Das ist ja die Krux mit der AfD. Bei ihr ist vieles anders. Wer glaubt, es ginge jetzt um den Kampf von Strömungen, der irrt. Solche Zuschreibungen passen hier nicht. In dieser Partei vermischt sich vieles: Petry hat mit ihrem Lebensgefährten Marcus Pretzell, dem AfD-Landeschef von Nordrhein-Westfalen, den Kontakt zur rechtspopulistischen FPÖ in Österreich gesucht; Pretzell wiederum gehört als Europaabgeordneter seit diesem Frühjahr der ENF in Brüssel an, in der der rechtsradikale Front National von Marine Le Pen das Sagen hat.
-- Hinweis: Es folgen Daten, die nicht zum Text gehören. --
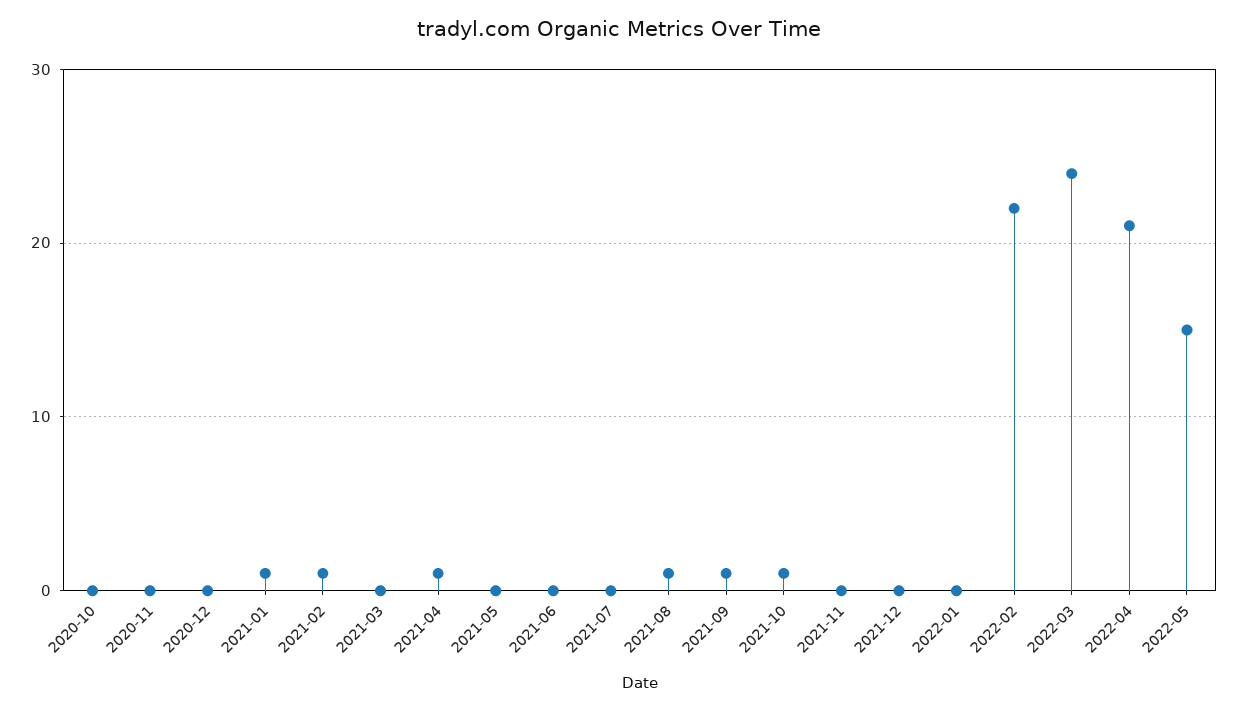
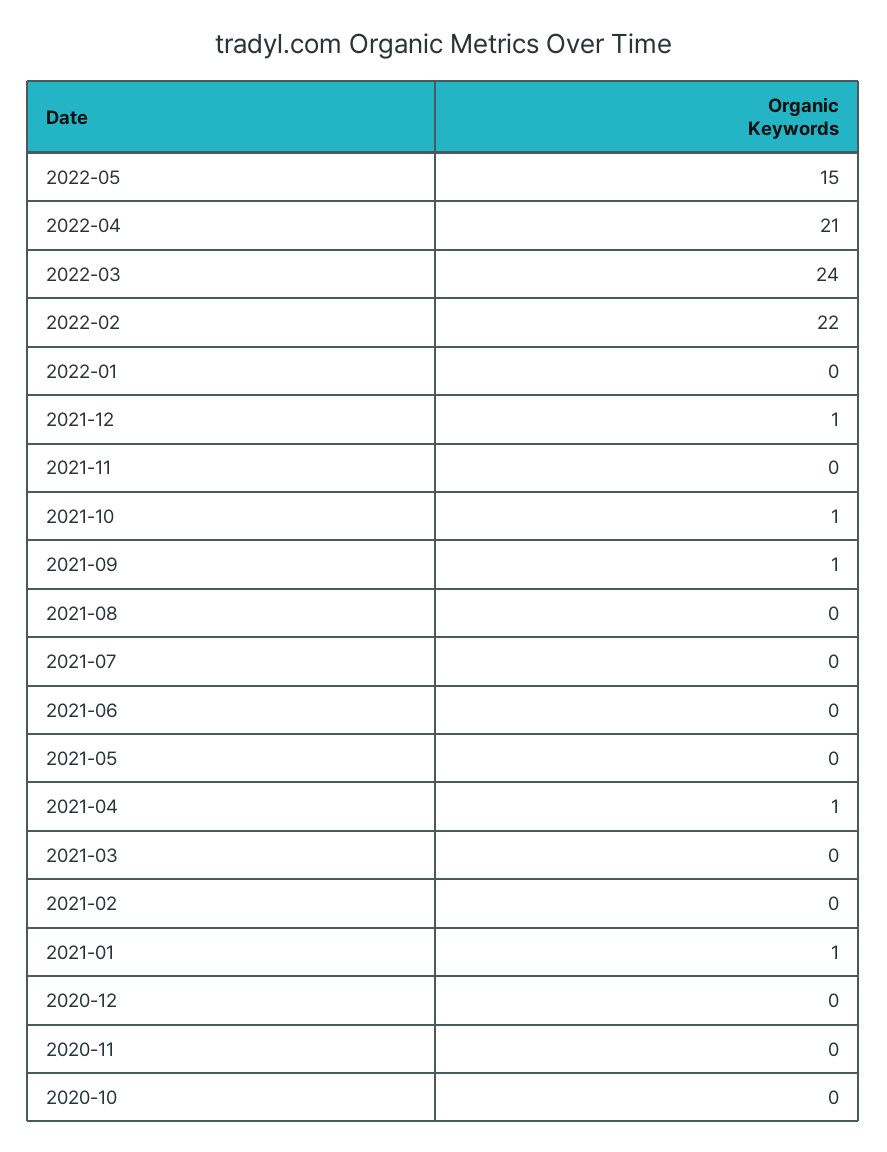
  {
    "2020-10": 0,
    "2020-11": 0,
    "2020-12": 0,
    "2021-01": 1,
-   "2021-02": 1,
+   "2021-02": 0,
    "2021-03": 0,
    "2021-04": 1,
    "2021-05": 0,
    "2021-06": 0,
    "2021-07": 0,
-   "2021-08": 1,
+   "2021-08": 0,
    "2021-09": 1,
    "2021-10": 1,
    "2021-11": 0,
-   "2021-12": 0,
+   "2021-12": 1,
    "2022-01": 0,
    "2022-02": 22,
    "2022-03": 24,
    "2022-04": 21,
    "2022-05": 15
  }

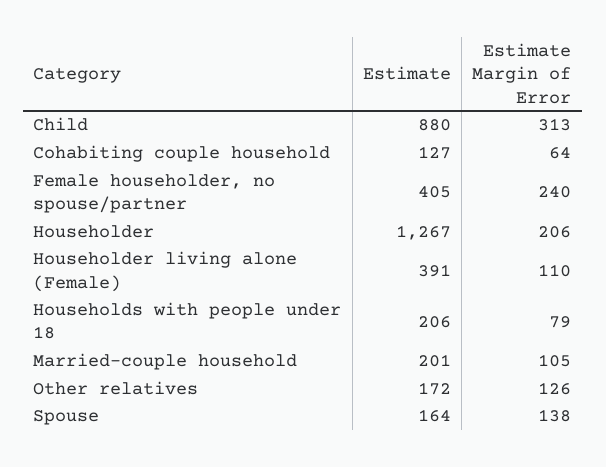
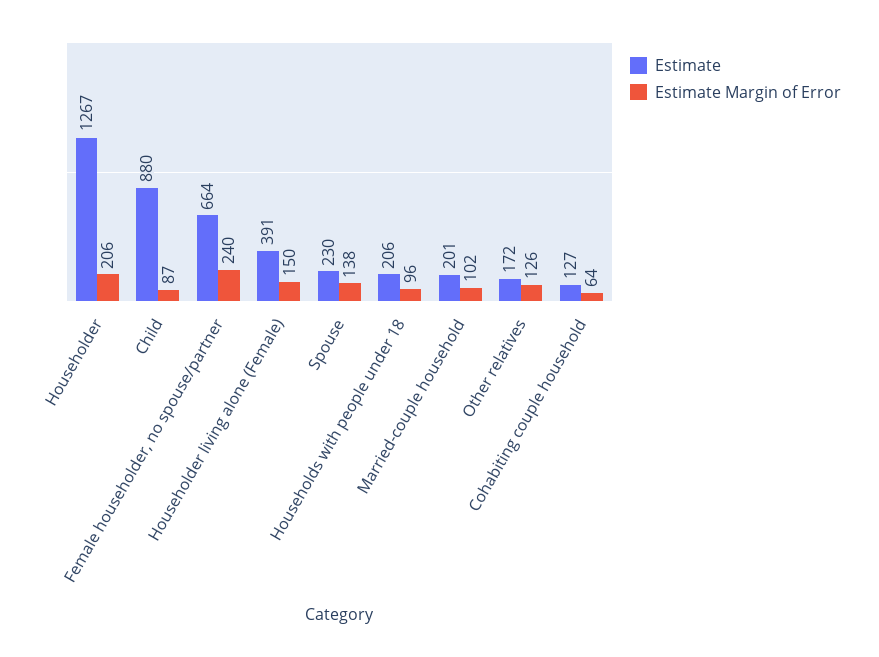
  {
    "Estimate": {
      "Child": 880,
      "Cohabiting couple household": 127,
-     "Female householder, no spouse/partner": 405,
+     "Female householder, no spouse/partner": 664,
      "Householder": 1267,
      "Householder living alone (Female)": 391,
      "Households with people under 18": 206,
      "Married-couple household": 201,
      "Other relatives": 172,
-     "Spouse": 164
+     "Spouse": 230
    },
    "Estimate Margin of Error": {
-     "Child": 313,
+     "Child": 87,
      "Cohabiting couple household": 64,
      "Female householder, no spouse/partner": 240,
      "Householder": 206,
-     "Householder living alone (Female)": 110,
+     "Householder living alone (Female)": 150,
-     "Households with people under 18": 79,
+     "Households with people under 18": 96,
-     "Married-couple household": 105,
+     "Married-couple household": 102,
      "Other relatives": 126,
      "Spouse": 138
    }
  }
Der sich nach außen hin zurückhaltend gebende Volkswirtschaftsprofessor Meuthen hingegen pflegt zusammen mit AfD-Vize Alexander Gauland den Kontakt zum Rechtsausleger der Partei, dem völkischen Redner und Thüringer Landes- und Fraktionschef Björn Höcke.
Wer ist da nun gemäßigter oder rechter als der andere Flügel? Rechtspopulistisch sind sie im Bund oder im Land allesamt, ob sie Meuthen oder Petry, Gauland oder Höcke heißen. Lediglich in der Dosierung unterscheiden sie sich voneinander.
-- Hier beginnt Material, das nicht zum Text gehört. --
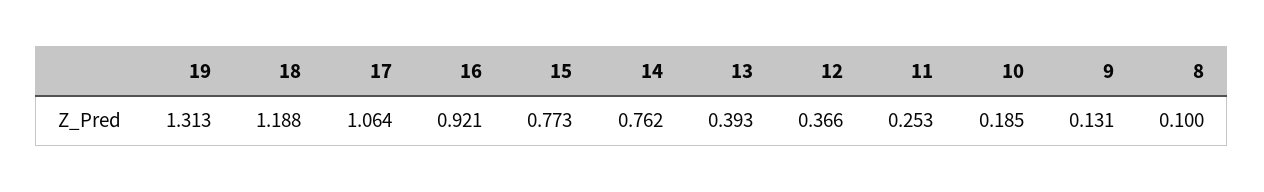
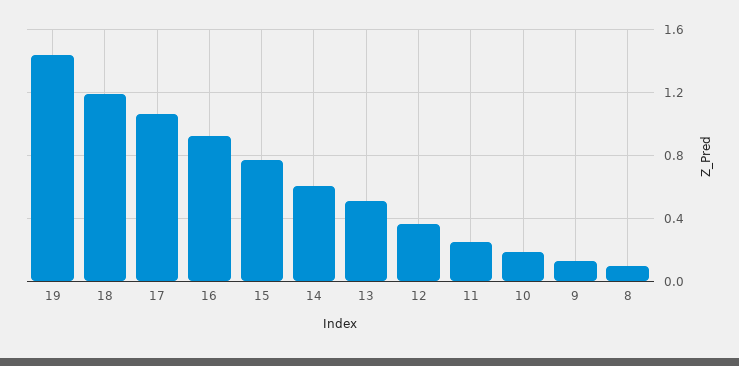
  {
-   "19": 1.313,
+   "19": 1.45,
    "18": 1.188,
    "17": 1.064,
    "16": 0.921,
    "15": 0.773,
-   "14": 0.762,
+   "14": 0.6,
-   "13": 0.393,
+   "13": 0.5,
    "12": 0.366,
    "11": 0.253,
    "10": 0.185,
    "9": 0.131,
    "8": 0.1
  }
Der Konflikt, der sich nun abspielt, ist zudem nicht ohne den menschlichen Faktor Sympathie und Antipathie zu begreifen. Meuthen, Gauland und Höcke (und andere in der Führung) teilen eine tiefe Abneigung gegen Petry und Pretzell. Sie halten das Paar für intrigant, für Solotänzer, für Selbstdarsteller - jenseits aller möglichen politischen Differenzen. Vor rund vier Wochen luden die drei AfD-Männer Meuthen, Gauland und Höcke eine Gruppe von Journalisten - darunter auch den Autor dieser Zeilen - zu einem Hintergrundgespräch in ein Café in Berlin ein. Was an diesem Sommerabend über Petry gesprochen wurde, darf bis heute nicht zitiert werden. Klar war an diesem Abend jedenfalls: Zwischen diesem Trio und dem Duo Petry und Pretzell wird es keinen Frieden mehr geben.
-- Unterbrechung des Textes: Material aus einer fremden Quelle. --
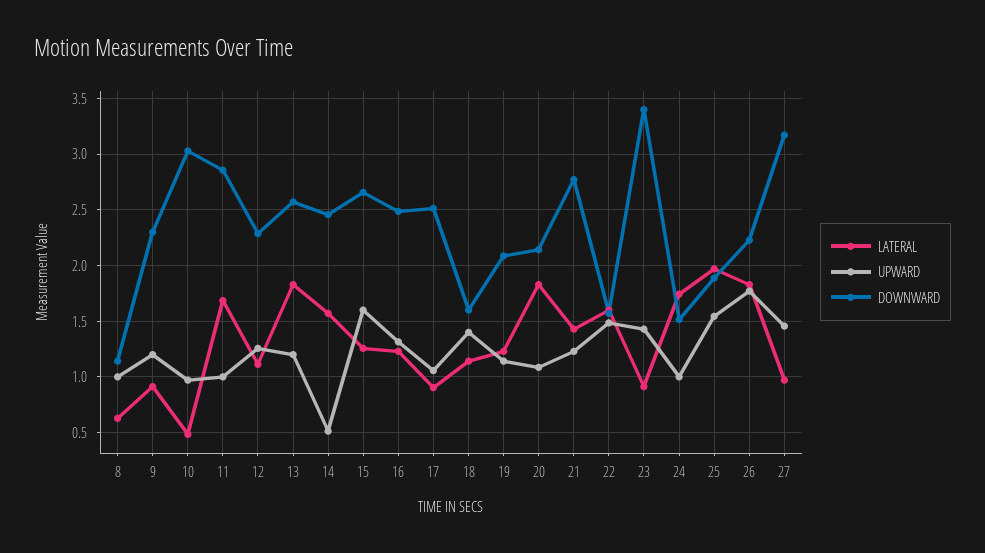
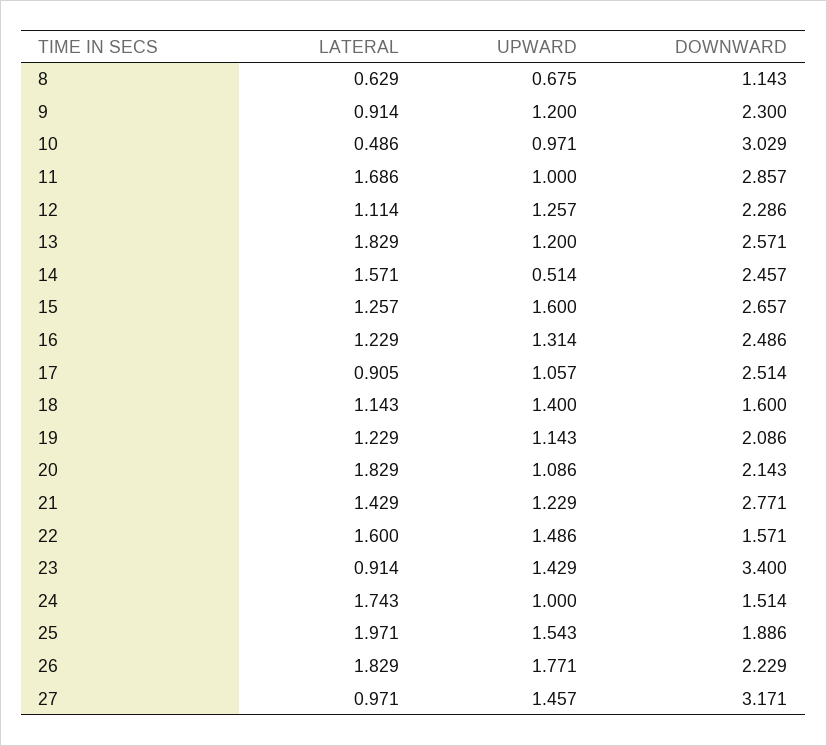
  {
    "LATERAL": {
      "8": 0.629,
      "9": 0.914,
      "10": 0.486,
      "11": 1.686,
      "12": 1.114,
      "13": 1.829,
      "14": 1.571,
      "15": 1.257,
      "16": 1.229,
      "17": 0.905,
      "18": 1.143,
      "19": 1.229,
      "20": 1.829,
      "21": 1.429,
      "22": 1.6,
      "23": 0.914,
      "24": 1.743,
      "25": 1.971,
      "26": 1.829,
      "27": 0.971
    },
    "UPWARD": {
-     "8": 1,
+     "8": 0.675,
      "9": 1.2,
      "10": 0.971,
      "11": 1,
      "12": 1.257,
      "13": 1.2,
      "14": 0.514,
      "15": 1.6,
      "16": 1.314,
      "17": 1.057,
      "18": 1.4,
      "19": 1.143,
      "20": 1.086,
      "21": 1.229,
      "22": 1.486,
      "23": 1.429,
      "24": 1,
      "25": 1.543,
      "26": 1.771,
      "27": 1.457
    },
    "DOWNWARD": {
      "8": 1.143,
      "9": 2.3,
      "10": 3.029,
      "11": 2.857,
      "12": 2.286,
      "13": 2.571,
      "14": 2.457,
      "15": 2.657,
      "16": 2.486,
      "17": 2.514,
      "18": 1.6,
      "19": 2.086,
      "20": 2.143,
      "21": 2.771,
      "22": 1.571,
      "23": 3.4,
      "24": 1.514,
      "25": 1.886,
      "26": 2.229,
      "27": 3.171
    }
  }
Was folgt nun? In den vergangenen Wochen ging es Meuthen, Gauland, Höcke (und anderen führenden AfD-Mitgliedern) hinter den Kulissen darum, Petry als Spitzenkandidatin im Bundestagswahlkampf zu verhindern. Nun aber, nach dem Bruch von Stuttgart, liegt offen zu Tage, worum es sich eigentlich dreht: um eine AfD mit oder ohne Petry (und Pretzell) an der Spitze. Meuthen und die anderen werden sich irgendwann entscheiden müssen, ob sie die Co-Chefin stürzen wollen. Kampflos wird Petry nicht aufgeben.